Assignment —
Rewrite the lines starting at "Before you continue with" and ending at "eventual public disclosure." with "core team" changed to "maintainer team" and everything else left as it is.

▶

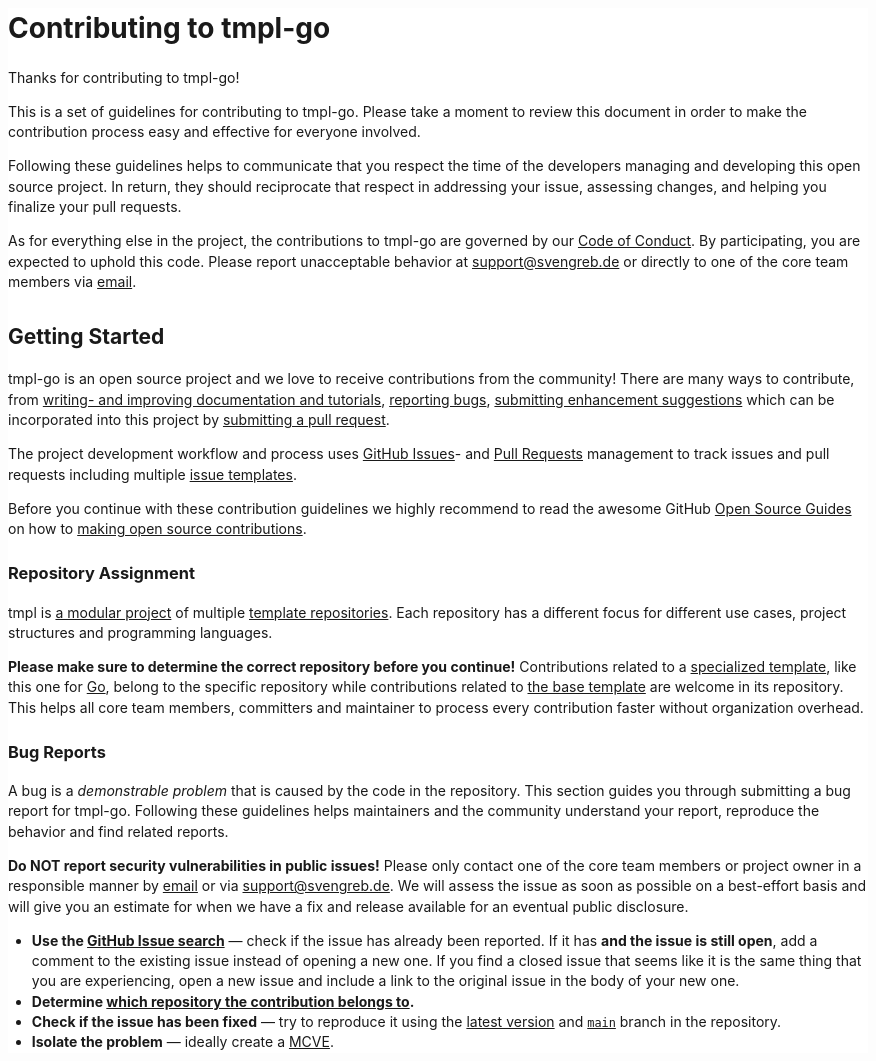 # Contributing to tmpl-go

Thanks for contributing to tmpl-go!

This is a set of guidelines for contributing to tmpl-go. Please take a moment to review this document in order to make the contribution process easy and effective for everyone involved.

Following these guidelines helps to communicate that you respect the time of the developers managing and developing this open source project. In return, they should reciprocate that respect in addressing your issue, assessing changes, and helping you finalize your pull requests.

As for everything else in the project, the contributions to tmpl-go are governed by our [Code of Conduct][6]. By participating, you are expected to uphold this code. Please report unacceptable behavior at support@svengreb.de or directly to one of the core team members via [email][15].

## Getting Started

tmpl-go is an open source project and we love to receive contributions from the community! There are many ways to contribute, from [writing- and improving documentation and tutorials](#documentations), [reporting bugs](#bug-reports), [submitting enhancement suggestions](#enhancement-suggestions) which can be incorporated into this project by [submitting a pull request](#pull-requests).

The project development workflow and process uses [GitHub Issues][14]- and [Pull Requests][16] management to track issues and pull requests including multiple [issue templates][13].

Before you continue with these contribution guidelines we highly recommend to read the awesome GitHub [Open Source Guides][29] on how to [making open source contributions][28].

### Repository Assignment

tmpl is [a modular project][17] of multiple [template repositories][7]. Each repository has a different focus for different use cases, project structures and programming languages.

**Please make sure to determine the correct repository before you continue!**
Contributions related to a [specialized template][17], like this one for [Go][1], belong to the specific repository while contributions related to [the base template][22] are welcome in its repository. This helps all core team members, committers and maintainer to process every contribution faster without organization overhead.

### Bug Reports

A bug is a _demonstrable problem_ that is caused by the code in the repository. This section guides you through submitting a bug report for tmpl-go. Following these guidelines helps maintainers and the community understand your report, reproduce the behavior and find related reports.

**Do NOT report security vulnerabilities in public issues!** Please only contact one of the core team members or project owner in a responsible manner by [email][15] or via support@svengreb.de. We will assess the issue as soon as possible on a best-effort basis and will give you an estimate for when we have a fix and release available for an eventual public disclosure.

- **Use the [GitHub Issue search][14]** — check if the issue has already been reported. If it has **and the issue is still open**, add a comment to the existing issue instead of opening a new one. If you find a closed issue that seems like it is the same thing that you are experiencing, open a new issue and include a link to the original issue in the body of your new one.
- **Determine [which repository the contribution belongs to](#repository-assignment).**
- **Check if the issue has been fixed** — try to reproduce it using the [latest version][18] and [`main`][4] branch in the repository.
- **Isolate the problem** — ideally create a [MCVE](#mcve).


[1]: https://go.dev
[2]: http://sscce.org
[3]: https://github.com/atom/atom/blob/master/CONTRIBUTING.md
[4]: https://github.com/svengreb/tmpl-go/tree/main
[5]: https://github.com/svengreb/tmpl-go/blob/main/CHANGELOG.md
[6]: https://github.com/svengreb/tmpl-go/blob/main/CODE_OF_CONDUCT.md
[7]: https://docs.github.com/en/github/creating-cloning-and-archiving-repositories/creating-a-template-repository
[8]: https://gist.github.com
[9]: https://github.com/svengreb/tmpl-go/labels/type-question
[10]: https://github.com/svengreb/tmpl-go/blob/main/.github/ISSUE_TEMPLATE/bugs.md
[11]: https://github.com/svengreb/tmpl-go/blob/main/.github/ISSUE_TEMPLATE/enhancement.md
[12]: https://github.com/svengreb/tmpl-go/blob/main/.github/PULL_REQUEST_TEMPLATE.md
[13]: https://github.com/svengreb/tmpl-go/issues/new/choose
[14]: https://github.com/svengreb/tmpl-go/issues
[15]: https://github.com/svengreb/tmpl-go/blob/main/.mailmap
[16]: https://github.com/svengreb/tmpl-go/pulls
[17]: https://github.com/svengreb?&tab=repositories&q=tmpl
[18]: https://github.com/svengreb/tmpl-go/releases/latest
[19]: https://github.com/arcticicestudio/styleguide-git
[20]: https://github.com/arcticicestudio/styleguide-javascript
[21]: https://github.com/arcticicestudio/styleguide-markdown
[22]: https://github.com/svengreb/tmpl
[23]: https://docs.github.com/en/github/managing-your-work-on-github/file-attachments-on-issues-and-pull-requests
[24]: https://docs.github.com/en/github/managing-your-work-on-github/linking-a-pull-request-to-an-issue
[25]: https://docs.github.com/en/github/writing-on-github/basic-writing-and-formatting-syntax
[26]: https://guides.github.com/introduction/flow
[27]: https://git-scm.com/book/en/v2/Git-Branching-Branching-Workflows
[28]: https://opensource.guide/how-to-contribute
[29]: https://opensource.guide
[31]: https://facebook.github.io/react/contributing/how-to-contribute.html
[32]: http://guides.rubyonrails.org/contributing_to_ruby_on_rails.html
[33]: https://semver.org
[34]: https://stackoverflow.com/help/mcve
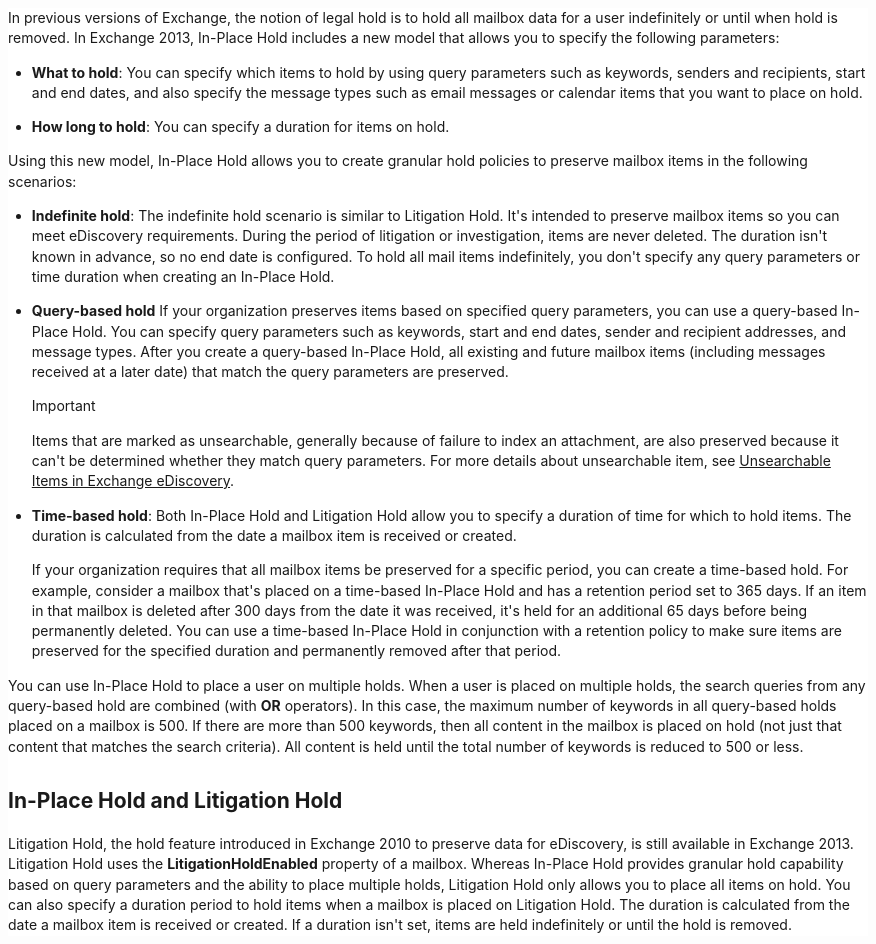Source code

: In previous versions of Exchange, the notion of legal hold is to hold all mailbox data for a user indefinitely or until when hold is removed. In Exchange 2013, In-Place Hold includes a new model that allows you to specify the following parameters:

- **What to hold**: You can specify which items to hold by using query parameters such as keywords, senders and recipients, start and end dates, and also specify the message types such as email messages or calendar items that you want to place on hold.

- **How long to hold**: You can specify a duration for items on hold.

Using this new model, In-Place Hold allows you to create granular hold policies to preserve mailbox items in the following scenarios:

- **Indefinite hold**: The indefinite hold scenario is similar to Litigation Hold. It's intended to preserve mailbox items so you can meet eDiscovery requirements. During the period of litigation or investigation, items are never deleted. The duration isn't known in advance, so no end date is configured. To hold all mail items indefinitely, you don't specify any query parameters or time duration when creating an In-Place Hold.

- **Query-based hold** If your organization preserves items based on specified query parameters, you can use a query-based In-Place Hold. You can specify query parameters such as keywords, start and end dates, sender and recipient addresses, and message types. After you create a query-based In-Place Hold, all existing and future mailbox items (including messages received at a later date) that match the query parameters are preserved.

   > [!IMPORTANT]
   > Items that are marked as unsearchable, generally because of failure to index an attachment, are also preserved because it can't be determined whether they match query parameters. For more details about unsearchable item, see [Unsearchable Items in Exchange eDiscovery](http://technet.microsoft.com/library/32550081-9af9-474b-ae7b-28f1e68cad41.aspx).

- **Time-based hold**: Both In-Place Hold and Litigation Hold allow you to specify a duration of time for which to hold items. The duration is calculated from the date a mailbox item is received or created.

    If your organization requires that all mailbox items be preserved for a specific period, you can create a time-based hold. For example, consider a mailbox that's placed on a time-based In-Place Hold and has a retention period set to 365 days. If an item in that mailbox is deleted after 300 days from the date it was received, it's held for an additional 65 days before being permanently deleted. You can use a time-based In-Place Hold in conjunction with a retention policy to make sure items are preserved for the specified duration and permanently removed after that period.

You can use In-Place Hold to place a user on multiple holds. When a user is placed on multiple holds, the search queries from any query-based hold are combined (with **OR** operators). In this case, the maximum number of keywords in all query-based holds placed on a mailbox is 500. If there are more than 500 keywords, then all content in the mailbox is placed on hold (not just that content that matches the search criteria). All content is held until the total number of keywords is reduced to 500 or less.

## In-Place Hold and Litigation Hold

Litigation Hold, the hold feature introduced in Exchange 2010 to preserve data for eDiscovery, is still available in Exchange 2013. Litigation Hold uses the **LitigationHoldEnabled** property of a mailbox. Whereas In-Place Hold provides granular hold capability based on query parameters and the ability to place multiple holds, Litigation Hold only allows you to place all items on hold. You can also specify a duration period to hold items when a mailbox is placed on Litigation Hold. The duration is calculated from the date a mailbox item is received or created. If a duration isn't set, items are held indefinitely or until the hold is removed.
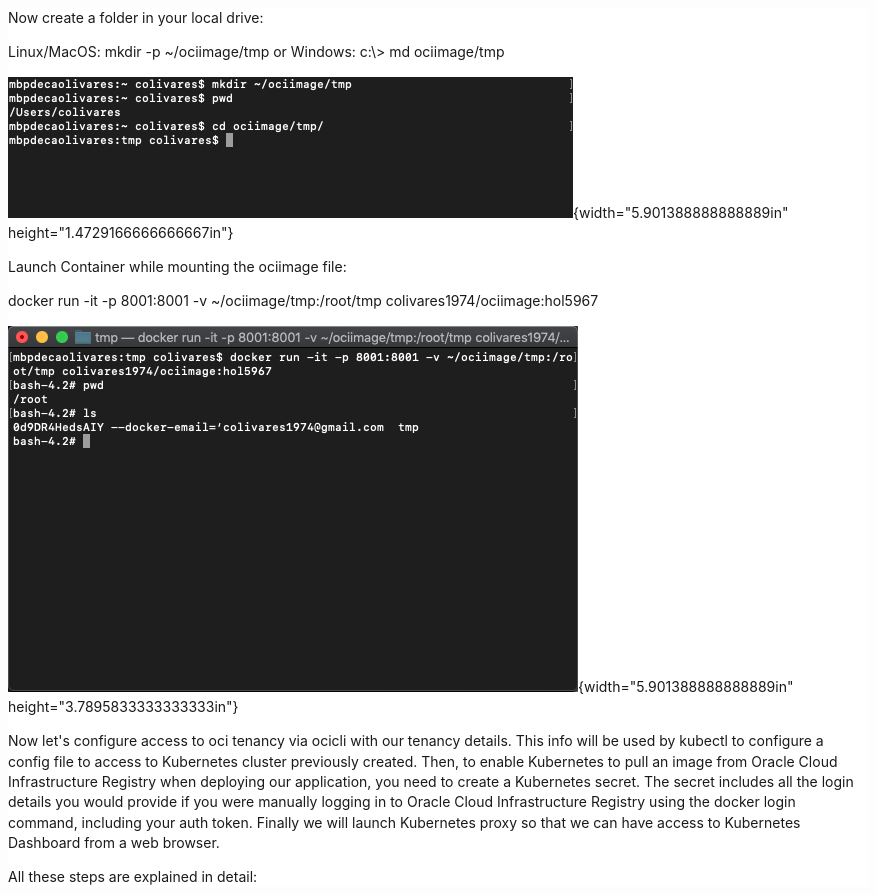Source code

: Now create a folder in your local drive:

Linux/MacOS: mkdir -p \~/ociimage/tmp or Windows: c:\\\> md ociimage/tmp

![](./myMediaFolder/media/image94.png){width="5.901388888888889in"
height="1.4729166666666667in"}

Launch Container while mounting the ociimage file:

docker run -it -p 8001:8001 -v \~/ociimage/tmp:/root/tmp
colivares1974/ociimage:hol5967

![](./myMediaFolder/media/image95.png){width="5.901388888888889in"
height="3.7895833333333333in"}

Now let's configure access to oci tenancy via ocicli with our tenancy
details. This info will be used by kubectl to configure a config file to
access to Kubernetes cluster previously created. Then, to enable
Kubernetes to pull an image from Oracle Cloud Infrastructure Registry
when deploying our application, you need to create a Kubernetes secret.
The secret includes all the login details you would provide if you were
manually logging in to Oracle Cloud Infrastructure Registry using the
docker login command, including your auth token. Finally we will launch
Kubernetes proxy so that we can have access to Kubernetes Dashboard from
a web browser.

All these steps are explained in detail:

◀

Solution to this problem —
Before you continue with these contribution guidelines we highly recommend to read the awesome GitHub [Open Source Guides][29] on how to [making open source contributions][28].

### Repository Assignment

tmpl is [a modular project][17] of multiple [template repositories][7]. Each repository has a different focus for different use cases, project structures and programming languages.

**Please make sure to determine the correct repository before you continue!**
Contributions related to a [specialized template][17], like this one for [Go][1], belong to the specific repository while contributions related to [the base template][22] are welcome in its repository. This helps all maintainer team members, committers and maintainer to process every contribution faster without organization overhead.

### Bug Reports

A bug is a _demonstrable problem_ that is caused by the code in the repository. This section guides you through submitting a bug report for tmpl-go. Following these guidelines helps maintainers and the community understand your report, reproduce the behavior and find related reports.

**Do NOT report security vulnerabilities in public issues!** Please only contact one of the maintainer team members or project owner in a responsible manner by [email][15] or via support@svengreb.de. We will assess the issue as soon as possible on a best-effort basis and will give you an estimate for when we have a fix and release available for an eventual public disclosure.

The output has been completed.